Stored data entries:
╭──

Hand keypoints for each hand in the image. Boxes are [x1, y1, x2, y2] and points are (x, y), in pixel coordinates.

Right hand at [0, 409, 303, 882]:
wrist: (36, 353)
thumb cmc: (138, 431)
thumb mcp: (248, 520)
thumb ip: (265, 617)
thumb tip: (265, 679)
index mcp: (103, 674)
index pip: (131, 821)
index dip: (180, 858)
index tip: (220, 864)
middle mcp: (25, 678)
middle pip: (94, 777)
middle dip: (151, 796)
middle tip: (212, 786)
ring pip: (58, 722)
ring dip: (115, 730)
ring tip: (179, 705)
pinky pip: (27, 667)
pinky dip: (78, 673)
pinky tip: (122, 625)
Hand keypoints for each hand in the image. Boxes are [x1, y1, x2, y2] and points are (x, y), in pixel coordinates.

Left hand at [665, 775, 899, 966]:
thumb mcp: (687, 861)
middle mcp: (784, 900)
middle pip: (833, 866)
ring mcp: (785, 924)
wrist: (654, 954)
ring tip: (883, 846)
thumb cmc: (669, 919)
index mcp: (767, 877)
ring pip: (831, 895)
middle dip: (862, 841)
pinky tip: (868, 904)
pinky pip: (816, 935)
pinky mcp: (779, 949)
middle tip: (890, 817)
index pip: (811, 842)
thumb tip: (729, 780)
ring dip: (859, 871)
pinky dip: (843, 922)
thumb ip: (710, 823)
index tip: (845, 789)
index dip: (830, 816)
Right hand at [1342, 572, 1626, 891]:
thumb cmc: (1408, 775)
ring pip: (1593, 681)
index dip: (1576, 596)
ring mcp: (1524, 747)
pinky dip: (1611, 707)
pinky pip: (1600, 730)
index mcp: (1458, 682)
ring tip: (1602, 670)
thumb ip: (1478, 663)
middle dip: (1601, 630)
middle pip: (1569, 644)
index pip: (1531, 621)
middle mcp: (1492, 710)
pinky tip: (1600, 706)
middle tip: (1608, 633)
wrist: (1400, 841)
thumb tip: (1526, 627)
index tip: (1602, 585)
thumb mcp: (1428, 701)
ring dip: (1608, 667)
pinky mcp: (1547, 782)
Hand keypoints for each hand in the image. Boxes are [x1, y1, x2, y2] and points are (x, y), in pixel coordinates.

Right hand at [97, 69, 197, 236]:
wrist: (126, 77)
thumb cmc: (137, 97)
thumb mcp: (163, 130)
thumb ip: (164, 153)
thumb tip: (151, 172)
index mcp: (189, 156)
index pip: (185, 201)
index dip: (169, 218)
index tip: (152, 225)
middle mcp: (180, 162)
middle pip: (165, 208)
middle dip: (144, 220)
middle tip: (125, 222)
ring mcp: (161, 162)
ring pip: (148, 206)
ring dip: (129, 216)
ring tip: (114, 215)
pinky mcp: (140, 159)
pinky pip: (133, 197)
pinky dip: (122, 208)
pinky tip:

╰──

## Assignment
Your task is to quote the lines above, beginning with the first and ending with the one that holds "thumb tip: (729, 780)".

## Your solution
Hand keypoints for each hand in the image. Boxes are [x1, y1, x2, y2] and points are (x, y), in pixel coordinates.

Right hand at [0, 409, 303, 882]:
wrist: (36, 353)
thumb cmc: (138, 431)
thumb mcp: (248, 520)
thumb ip: (265, 617)
thumb tip: (265, 679)
index mcp: (103, 674)
index pip: (131, 821)
index dip: (180, 858)
index tip: (220, 864)
middle mcp: (25, 678)
middle pip: (94, 777)
middle dip: (151, 796)
middle tip: (212, 786)
ring pip: (58, 722)
ring dip: (115, 730)
ring tip: (179, 705)
pinky pip: (27, 667)
pinky dip: (78, 673)
pinky tip: (122, 625)
Hand keypoints for each hand in the image. Boxes are [x1, y1, x2, y2] and points are (x, y), in pixel coordinates.

Left hand at [665, 775, 899, 966]:
thumb mcp: (687, 861)
middle mcp: (784, 900)
middle pip: (833, 866)
ring mcp: (785, 924)
wrist: (654, 954)
ring tip: (883, 846)
thumb cmc: (669, 919)
index mcp: (767, 877)
ring pip: (831, 895)
middle dip: (862, 841)
pinky tip: (868, 904)
pinky pip: (816, 935)
pinky mcp: (779, 949)
middle tip: (890, 817)
index pip: (811, 842)
thumb tip: (729, 780)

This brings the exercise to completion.